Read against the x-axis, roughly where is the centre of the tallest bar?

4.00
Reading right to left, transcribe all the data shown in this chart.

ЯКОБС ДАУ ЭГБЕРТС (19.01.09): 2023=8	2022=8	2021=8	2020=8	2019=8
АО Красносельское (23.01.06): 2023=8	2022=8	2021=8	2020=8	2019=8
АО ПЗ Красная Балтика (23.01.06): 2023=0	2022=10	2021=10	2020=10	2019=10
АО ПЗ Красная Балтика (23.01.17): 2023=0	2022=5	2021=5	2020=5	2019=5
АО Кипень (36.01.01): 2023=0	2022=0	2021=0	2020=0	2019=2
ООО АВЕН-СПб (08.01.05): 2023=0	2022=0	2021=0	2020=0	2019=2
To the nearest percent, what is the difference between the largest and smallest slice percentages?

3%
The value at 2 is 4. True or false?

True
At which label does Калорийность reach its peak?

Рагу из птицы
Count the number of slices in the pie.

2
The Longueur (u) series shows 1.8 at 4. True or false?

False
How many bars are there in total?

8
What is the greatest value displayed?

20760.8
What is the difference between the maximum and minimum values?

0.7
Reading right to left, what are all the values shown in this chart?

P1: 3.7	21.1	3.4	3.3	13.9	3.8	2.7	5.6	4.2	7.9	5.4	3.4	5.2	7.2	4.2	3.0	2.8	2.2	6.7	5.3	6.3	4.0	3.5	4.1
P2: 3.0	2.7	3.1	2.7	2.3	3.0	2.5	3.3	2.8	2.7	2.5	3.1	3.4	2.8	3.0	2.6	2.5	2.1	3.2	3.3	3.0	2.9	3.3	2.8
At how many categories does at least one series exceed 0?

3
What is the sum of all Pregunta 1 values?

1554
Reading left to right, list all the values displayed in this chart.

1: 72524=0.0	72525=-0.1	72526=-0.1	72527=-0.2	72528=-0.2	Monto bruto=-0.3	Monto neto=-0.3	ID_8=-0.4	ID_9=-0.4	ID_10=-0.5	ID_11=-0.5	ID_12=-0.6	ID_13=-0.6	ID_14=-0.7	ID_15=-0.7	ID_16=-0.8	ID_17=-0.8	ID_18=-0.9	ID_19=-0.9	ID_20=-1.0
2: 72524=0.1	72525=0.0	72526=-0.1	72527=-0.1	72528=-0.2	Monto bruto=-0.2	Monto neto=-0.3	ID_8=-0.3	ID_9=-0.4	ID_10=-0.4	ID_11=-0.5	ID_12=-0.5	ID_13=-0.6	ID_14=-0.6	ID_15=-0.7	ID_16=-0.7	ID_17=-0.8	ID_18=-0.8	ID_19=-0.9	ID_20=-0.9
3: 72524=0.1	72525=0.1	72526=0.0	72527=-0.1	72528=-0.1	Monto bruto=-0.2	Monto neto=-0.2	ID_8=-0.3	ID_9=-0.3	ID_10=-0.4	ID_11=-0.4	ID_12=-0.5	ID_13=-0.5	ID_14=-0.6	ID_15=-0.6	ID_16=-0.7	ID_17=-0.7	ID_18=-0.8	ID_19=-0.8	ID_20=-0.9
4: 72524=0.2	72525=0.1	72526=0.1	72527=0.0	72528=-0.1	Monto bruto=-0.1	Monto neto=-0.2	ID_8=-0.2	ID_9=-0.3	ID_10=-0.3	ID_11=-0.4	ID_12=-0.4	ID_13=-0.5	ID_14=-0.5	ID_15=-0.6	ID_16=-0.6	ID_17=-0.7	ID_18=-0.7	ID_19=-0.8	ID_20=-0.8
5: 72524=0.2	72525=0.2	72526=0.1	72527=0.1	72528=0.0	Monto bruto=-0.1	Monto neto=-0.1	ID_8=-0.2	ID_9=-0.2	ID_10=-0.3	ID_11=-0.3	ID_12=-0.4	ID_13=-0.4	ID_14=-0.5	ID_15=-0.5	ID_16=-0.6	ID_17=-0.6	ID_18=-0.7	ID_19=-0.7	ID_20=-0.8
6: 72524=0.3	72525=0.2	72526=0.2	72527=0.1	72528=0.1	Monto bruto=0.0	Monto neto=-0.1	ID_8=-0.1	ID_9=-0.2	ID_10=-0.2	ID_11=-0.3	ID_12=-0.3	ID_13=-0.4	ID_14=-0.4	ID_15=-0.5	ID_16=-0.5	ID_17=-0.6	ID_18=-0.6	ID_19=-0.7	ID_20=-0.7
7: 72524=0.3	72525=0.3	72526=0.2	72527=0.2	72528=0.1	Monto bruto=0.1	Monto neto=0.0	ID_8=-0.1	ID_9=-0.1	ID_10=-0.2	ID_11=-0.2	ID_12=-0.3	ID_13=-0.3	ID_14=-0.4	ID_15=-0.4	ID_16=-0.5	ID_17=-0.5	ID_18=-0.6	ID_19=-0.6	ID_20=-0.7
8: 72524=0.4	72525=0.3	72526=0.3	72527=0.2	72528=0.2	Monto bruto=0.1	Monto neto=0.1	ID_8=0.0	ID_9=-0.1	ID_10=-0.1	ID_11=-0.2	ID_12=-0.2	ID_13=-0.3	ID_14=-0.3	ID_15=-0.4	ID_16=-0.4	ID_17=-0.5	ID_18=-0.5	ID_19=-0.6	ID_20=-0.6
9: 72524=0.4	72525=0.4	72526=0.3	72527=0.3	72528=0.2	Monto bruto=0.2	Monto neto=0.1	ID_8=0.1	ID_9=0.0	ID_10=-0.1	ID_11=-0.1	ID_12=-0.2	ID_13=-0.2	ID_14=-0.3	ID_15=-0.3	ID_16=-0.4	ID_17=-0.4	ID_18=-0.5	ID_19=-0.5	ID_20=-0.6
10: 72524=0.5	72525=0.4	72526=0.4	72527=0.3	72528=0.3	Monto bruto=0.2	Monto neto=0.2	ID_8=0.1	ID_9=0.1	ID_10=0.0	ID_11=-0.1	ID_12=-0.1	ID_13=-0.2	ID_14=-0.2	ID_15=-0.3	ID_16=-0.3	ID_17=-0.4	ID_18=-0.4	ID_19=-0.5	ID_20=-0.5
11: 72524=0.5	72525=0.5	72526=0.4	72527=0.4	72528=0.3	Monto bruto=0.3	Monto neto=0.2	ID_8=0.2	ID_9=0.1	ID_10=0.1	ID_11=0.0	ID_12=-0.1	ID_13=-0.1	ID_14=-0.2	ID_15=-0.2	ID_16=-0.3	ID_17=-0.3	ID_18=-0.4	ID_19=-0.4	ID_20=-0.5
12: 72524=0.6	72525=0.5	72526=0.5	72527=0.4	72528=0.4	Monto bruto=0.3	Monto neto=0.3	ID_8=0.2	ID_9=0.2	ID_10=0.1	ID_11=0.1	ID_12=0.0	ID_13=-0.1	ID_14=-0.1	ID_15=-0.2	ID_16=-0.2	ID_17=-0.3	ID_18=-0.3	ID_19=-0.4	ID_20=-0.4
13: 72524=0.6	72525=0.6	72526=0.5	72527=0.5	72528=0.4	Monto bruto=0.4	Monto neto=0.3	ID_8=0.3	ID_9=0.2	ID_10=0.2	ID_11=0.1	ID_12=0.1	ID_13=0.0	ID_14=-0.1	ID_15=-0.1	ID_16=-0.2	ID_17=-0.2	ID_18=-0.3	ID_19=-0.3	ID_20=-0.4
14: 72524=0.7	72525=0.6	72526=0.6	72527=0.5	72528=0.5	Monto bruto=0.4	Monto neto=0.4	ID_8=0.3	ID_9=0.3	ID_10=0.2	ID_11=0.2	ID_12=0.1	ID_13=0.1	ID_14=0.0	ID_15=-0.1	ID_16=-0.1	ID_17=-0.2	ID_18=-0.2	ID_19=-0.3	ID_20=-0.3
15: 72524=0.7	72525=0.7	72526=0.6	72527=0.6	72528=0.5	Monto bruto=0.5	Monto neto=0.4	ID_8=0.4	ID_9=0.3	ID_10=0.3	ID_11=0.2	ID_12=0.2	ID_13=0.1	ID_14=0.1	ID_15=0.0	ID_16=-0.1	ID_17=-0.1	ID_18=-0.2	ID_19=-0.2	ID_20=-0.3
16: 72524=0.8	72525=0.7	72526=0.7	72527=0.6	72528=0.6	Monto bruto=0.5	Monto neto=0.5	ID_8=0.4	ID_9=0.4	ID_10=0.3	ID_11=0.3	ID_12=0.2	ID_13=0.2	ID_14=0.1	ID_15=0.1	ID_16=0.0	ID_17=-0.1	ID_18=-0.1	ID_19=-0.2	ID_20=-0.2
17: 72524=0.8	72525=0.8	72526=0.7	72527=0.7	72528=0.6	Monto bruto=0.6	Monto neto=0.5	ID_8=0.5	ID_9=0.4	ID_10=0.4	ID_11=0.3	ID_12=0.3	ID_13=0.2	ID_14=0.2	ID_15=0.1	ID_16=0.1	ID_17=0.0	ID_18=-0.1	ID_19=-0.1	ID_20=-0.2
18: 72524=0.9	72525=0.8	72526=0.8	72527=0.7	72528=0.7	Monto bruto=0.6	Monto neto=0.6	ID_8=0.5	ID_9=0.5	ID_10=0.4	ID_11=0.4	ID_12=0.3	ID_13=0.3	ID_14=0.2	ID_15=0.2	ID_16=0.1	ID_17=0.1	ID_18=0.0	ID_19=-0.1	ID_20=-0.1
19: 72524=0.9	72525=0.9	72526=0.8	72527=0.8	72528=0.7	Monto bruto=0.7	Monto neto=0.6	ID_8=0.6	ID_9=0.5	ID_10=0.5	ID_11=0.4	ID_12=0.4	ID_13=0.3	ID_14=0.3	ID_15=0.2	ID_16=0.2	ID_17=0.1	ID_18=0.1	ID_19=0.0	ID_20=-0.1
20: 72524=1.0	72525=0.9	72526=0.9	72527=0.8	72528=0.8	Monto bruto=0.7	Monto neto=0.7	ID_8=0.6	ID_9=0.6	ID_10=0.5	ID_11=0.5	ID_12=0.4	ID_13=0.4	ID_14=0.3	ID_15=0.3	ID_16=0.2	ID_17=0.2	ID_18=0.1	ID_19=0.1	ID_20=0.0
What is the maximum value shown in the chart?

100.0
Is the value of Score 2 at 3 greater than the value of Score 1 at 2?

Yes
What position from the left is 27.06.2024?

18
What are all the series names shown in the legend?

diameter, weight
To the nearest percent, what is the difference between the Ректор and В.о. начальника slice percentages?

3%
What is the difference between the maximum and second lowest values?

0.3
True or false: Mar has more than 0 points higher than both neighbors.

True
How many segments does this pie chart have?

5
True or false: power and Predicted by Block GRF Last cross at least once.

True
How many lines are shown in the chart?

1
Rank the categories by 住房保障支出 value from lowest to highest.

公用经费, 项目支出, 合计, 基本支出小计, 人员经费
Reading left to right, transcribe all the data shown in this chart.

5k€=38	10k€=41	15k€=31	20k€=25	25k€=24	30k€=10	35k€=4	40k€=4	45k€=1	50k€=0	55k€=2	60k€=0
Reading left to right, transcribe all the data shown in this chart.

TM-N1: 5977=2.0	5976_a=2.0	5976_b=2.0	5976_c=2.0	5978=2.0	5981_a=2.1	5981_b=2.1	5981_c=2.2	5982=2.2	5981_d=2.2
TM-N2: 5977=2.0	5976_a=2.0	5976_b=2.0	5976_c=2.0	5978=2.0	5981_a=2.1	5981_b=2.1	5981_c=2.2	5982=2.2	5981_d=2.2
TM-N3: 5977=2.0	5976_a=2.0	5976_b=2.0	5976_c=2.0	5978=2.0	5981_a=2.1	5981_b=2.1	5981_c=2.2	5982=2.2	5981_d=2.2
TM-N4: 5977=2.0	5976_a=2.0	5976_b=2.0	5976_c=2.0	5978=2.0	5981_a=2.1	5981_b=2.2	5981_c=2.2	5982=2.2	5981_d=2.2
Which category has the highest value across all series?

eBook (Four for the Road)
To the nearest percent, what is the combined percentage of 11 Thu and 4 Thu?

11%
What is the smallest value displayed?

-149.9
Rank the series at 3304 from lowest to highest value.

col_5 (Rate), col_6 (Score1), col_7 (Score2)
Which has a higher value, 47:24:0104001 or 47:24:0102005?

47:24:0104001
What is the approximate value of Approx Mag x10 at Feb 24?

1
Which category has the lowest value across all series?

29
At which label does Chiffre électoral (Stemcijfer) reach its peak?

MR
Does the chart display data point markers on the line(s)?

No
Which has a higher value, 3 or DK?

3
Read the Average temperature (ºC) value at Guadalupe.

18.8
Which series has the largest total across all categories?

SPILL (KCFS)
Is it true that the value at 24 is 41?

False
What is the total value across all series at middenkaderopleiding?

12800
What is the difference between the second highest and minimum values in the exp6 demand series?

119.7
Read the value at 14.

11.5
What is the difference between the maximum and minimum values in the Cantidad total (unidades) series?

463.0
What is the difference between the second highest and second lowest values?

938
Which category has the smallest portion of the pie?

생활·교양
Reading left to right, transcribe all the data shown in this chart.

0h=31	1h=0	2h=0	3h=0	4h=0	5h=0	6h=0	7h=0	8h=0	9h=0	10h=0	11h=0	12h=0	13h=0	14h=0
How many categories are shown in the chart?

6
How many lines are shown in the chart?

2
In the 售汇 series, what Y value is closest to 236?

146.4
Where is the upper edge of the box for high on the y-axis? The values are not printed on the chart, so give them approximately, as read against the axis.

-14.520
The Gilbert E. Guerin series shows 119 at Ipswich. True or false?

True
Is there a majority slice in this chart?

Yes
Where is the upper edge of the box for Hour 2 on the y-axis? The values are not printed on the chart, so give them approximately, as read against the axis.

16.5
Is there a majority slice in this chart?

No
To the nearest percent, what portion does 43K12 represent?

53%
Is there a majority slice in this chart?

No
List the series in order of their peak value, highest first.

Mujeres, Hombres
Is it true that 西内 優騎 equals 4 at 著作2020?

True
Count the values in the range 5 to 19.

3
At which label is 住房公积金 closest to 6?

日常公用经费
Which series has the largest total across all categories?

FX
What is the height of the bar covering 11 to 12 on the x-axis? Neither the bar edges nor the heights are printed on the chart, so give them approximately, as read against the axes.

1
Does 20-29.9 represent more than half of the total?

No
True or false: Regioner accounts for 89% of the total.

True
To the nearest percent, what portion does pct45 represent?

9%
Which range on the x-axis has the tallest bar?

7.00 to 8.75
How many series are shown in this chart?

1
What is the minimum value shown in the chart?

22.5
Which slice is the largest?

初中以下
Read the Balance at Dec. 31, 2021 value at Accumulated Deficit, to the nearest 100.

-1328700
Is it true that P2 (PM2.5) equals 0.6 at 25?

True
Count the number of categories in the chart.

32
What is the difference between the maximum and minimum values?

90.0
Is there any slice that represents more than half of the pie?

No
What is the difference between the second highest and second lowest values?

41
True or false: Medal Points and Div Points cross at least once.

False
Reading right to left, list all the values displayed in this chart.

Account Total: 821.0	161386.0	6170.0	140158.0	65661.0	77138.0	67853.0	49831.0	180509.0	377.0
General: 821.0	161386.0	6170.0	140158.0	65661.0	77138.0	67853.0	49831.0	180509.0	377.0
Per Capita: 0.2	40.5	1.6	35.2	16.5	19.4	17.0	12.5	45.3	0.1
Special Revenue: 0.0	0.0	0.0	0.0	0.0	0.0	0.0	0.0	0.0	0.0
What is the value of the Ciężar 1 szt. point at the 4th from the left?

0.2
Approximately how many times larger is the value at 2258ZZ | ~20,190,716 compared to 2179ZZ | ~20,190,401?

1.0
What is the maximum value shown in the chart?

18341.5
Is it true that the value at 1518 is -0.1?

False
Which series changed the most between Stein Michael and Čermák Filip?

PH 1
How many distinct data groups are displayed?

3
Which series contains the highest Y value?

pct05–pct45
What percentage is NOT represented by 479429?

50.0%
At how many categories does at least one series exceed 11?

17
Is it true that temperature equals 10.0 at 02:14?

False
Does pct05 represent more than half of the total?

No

^^^^

*Exercise goal:*
Update the stretch from the start of the entries through the line containing "Reading right to left, transcribe" by replacing "tallest" with "highest", leaving everything else unchanged.

*Completed exercise:*
Read against the x-axis, roughly where is the centre of the highest bar?

4.00
Reading right to left, transcribe all the data shown in this chart.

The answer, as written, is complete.